* Assignment: Copy the data word for word from its first line through the line containing "Does any single", including both of those lines.

* Materials provided:
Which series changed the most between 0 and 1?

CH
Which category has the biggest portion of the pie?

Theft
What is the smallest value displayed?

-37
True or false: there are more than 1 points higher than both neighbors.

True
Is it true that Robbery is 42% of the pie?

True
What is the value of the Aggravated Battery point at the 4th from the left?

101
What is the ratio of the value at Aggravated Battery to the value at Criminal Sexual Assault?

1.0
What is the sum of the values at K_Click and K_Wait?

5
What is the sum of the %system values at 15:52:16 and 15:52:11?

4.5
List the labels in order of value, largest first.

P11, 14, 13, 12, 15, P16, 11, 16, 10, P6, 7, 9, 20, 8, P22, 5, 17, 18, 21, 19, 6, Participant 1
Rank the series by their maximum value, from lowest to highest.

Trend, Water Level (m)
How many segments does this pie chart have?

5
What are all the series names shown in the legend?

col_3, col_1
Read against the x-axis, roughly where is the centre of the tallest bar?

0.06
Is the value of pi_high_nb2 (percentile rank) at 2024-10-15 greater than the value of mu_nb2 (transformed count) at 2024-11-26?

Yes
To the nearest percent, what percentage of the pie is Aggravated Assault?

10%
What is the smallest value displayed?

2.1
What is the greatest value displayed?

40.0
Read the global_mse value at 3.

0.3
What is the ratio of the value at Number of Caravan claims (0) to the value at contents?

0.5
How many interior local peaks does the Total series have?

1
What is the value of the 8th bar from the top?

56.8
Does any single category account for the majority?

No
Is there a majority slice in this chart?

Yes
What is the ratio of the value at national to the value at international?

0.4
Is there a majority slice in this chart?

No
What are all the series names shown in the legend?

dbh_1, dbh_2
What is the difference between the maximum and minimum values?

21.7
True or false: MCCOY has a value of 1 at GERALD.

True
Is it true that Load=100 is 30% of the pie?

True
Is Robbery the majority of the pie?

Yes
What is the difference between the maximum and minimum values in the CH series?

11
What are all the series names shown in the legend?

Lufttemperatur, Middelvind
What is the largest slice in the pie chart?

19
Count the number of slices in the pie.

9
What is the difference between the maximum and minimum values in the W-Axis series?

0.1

* Exercise solution:
Which series changed the most between 0 and 1?

CH
Which category has the biggest portion of the pie?

Theft
What is the smallest value displayed?

-37
True or false: there are more than 1 points higher than both neighbors.

True
Is it true that Robbery is 42% of the pie?

True
What is the value of the Aggravated Battery point at the 4th from the left?

101
What is the ratio of the value at Aggravated Battery to the value at Criminal Sexual Assault?

1.0
What is the sum of the values at K_Click and K_Wait?

5
What is the sum of the %system values at 15:52:16 and 15:52:11?

4.5
List the labels in order of value, largest first.

P11, 14, 13, 12, 15, P16, 11, 16, 10, P6, 7, 9, 20, 8, P22, 5, 17, 18, 21, 19, 6, Participant 1
Rank the series by their maximum value, from lowest to highest.

Trend, Water Level (m)
How many segments does this pie chart have?

5
What are all the series names shown in the legend?

col_3, col_1
Read against the x-axis, roughly where is the centre of the tallest bar?

0.06
Is the value of pi_high_nb2 (percentile rank) at 2024-10-15 greater than the value of mu_nb2 (transformed count) at 2024-11-26?

Yes
To the nearest percent, what percentage of the pie is Aggravated Assault?

10%
What is the smallest value displayed?

2.1
What is the greatest value displayed?

40.0
Read the global_mse value at 3.

0.3
What is the ratio of the value at Number of Caravan claims (0) to the value at contents?

0.5
How many interior local peaks does the Total series have?

1
What is the value of the 8th bar from the top?

56.8
Does any single category account for the majority?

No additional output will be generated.